More Details on the Process

JOSM is used to set and store settings in one or more OSM files that are read by a custom program written in Java. You can download one of the main render files (AN149, or PE007) to get an idea of how of how the settings are stored.

Base Layer: Base elevations are set and rendered into their own layer. Noise is added and the layer is slightly blurred to remove hard edges and rounding-error artifacts. A low continental shelf is added to avoid a drop-off at the edges or at coastlines, that would result in high coastline and/or edge erosion areas later in the process.

Ridges and custom objects will have their elevations either added to the base layer elevations (additive method), OR the higher of the two elevations is used (higher method). The 'additive' method complicates accurately setting elevations. For example: A base layer point set at 100m with 200m object placed on top will result in a 300m height. The 'higher' method would produce a final value of 200m.

The additive method seems to give better results, and allows wide areas to be adjusted up and down by only changing the base layer.

Base layer settings can be set in the same layer as the other settings, or in their own OSM file/layer to avoid clutter in the main OSM file. The base layer is optional and can be ignored if needed.

Custom Objects and Mounds: Previously created objects can be added to the height-map. For example: custom topographic features, temporary placement markers or existing height-maps.

Ridges: For each ridge object, a straight-line featureless ridge is created based on height width, length and settings of the ridge way. Multiple passes of noise are applied to add detail and obscure artifacts caused by the noise algorithm. A Bezier curve based on the original way node positions is used to distort the ridge in to its final shape.

Lakes: Lakes are added to the height-map, getting their elevations from the lowest elevation along the lake's final shoreline. A shallow drainage basin leading to the low point is created. The shoreline is blended into the surrounding areas. Currently, all elevations inside the lake are set to the elevation of the lake, flattening all topography inside the bounds of the lake.

Flats: Generated by the same basic process as lakes, flats force a specified area to a set elevation, and then adjust the surrounding area to make the flat look less unnatural. Helpful for setting a location for an airport or town. Flats can also be used to shape shorelines by forcing an area's elevation under sea-level.

Drainage Channels (Ditches): After the initial render, drainage channels are added to the height-map. Low areas that are completely surrounded by higher areas will be filled during the low-point fill at the next step. To avoid large flat filled areas, drainage channels provide exit paths for water and eroded sediment. Drainage channel locations are based on water paths from a filled version of the height-map. Odd results (channels cut directly across a ridge) can occur since the filled hight-map may have covered topographic features that were set at lower elevations.

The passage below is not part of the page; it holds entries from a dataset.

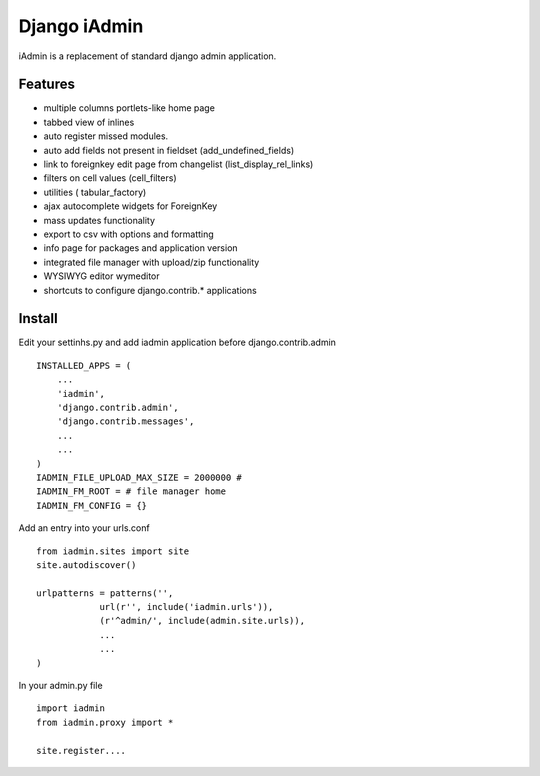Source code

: ==============
Django iAdmin
==============

iAdmin is a replacement of standard django admin application.

Features
--------

- multiple columns portlets-like home page
- tabbed view of inlines
- auto register missed modules.
- auto add fields not present in fieldset (add_undefined_fields)
- link to foreignkey edit page from changelist (list_display_rel_links)
- filters on cell values (cell_filters)
- utilities ( tabular_factory)
- ajax autocomplete widgets for ForeignKey
- mass updates functionality
- export to csv with options and formatting
- info page for packages and application version
- integrated file manager with upload/zip functionality
- WYSIWYG editor wymeditor
- shortcuts to configure django.contrib.*  applications

Install
----
Edit your settinhs.py and add iadmin application before django.contrib.admin ::

    INSTALLED_APPS = (
        ...
        'iadmin',
        'django.contrib.admin',
        'django.contrib.messages',
        ...
        ...
    )
    IADMIN_FILE_UPLOAD_MAX_SIZE = 2000000 #
    IADMIN_FM_ROOT = # file manager home
    IADMIN_FM_CONFIG = {}

Add an entry into your urls.conf ::

    from iadmin.sites import site
    site.autodiscover()

    urlpatterns = patterns('',
                url(r'', include('iadmin.urls')),
                (r'^admin/', include(admin.site.urls)),
                ...
                ...
    )


In your admin.py file ::

    import iadmin
    from iadmin.proxy import *

    site.register....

Low Point Fill: Every point on the height map is checked, starting at the point with the lowest elevation(s) and ending at the highest, to make sure a natural drainage path for water exists. Elevations that do not have a drainage path available are filled until "water" has a way to flow out.

A second fill is added after the height-map has been eroded. Filling, eroding, and then filling again gives better results than first eroding and filling once.

Erosion: Simulated hydraulic erosion is used to add detail. The amount of erosion can be adjusted, but currently the same strength/value is used for all points. This means that areas meant to be rock will erode as at the same rate as areas that are meant to be sand. (A strength layer could be added for more control.)

Topo Map: The final height map data is used to create a topographic map and a PicLayer calibration file to display the results in JOSM. Water path traces are added and show the paths water would take to reach lower elevations. Some of the water paths can look odd because the underlying topography is odd. Straight-line water paths are an indication that more detail might be needed.

Currently there is no assigned/calculated real-world value for water volume. The color of the paths is based on a percentage of the highest amount of water up to a point, after which the path color goes to dark blue.

Note: In most cases, when objects are added to the height-map, higher elevation points overwrite lower elevation points. The current exceptions are lakes and flats which change elevations based on settings.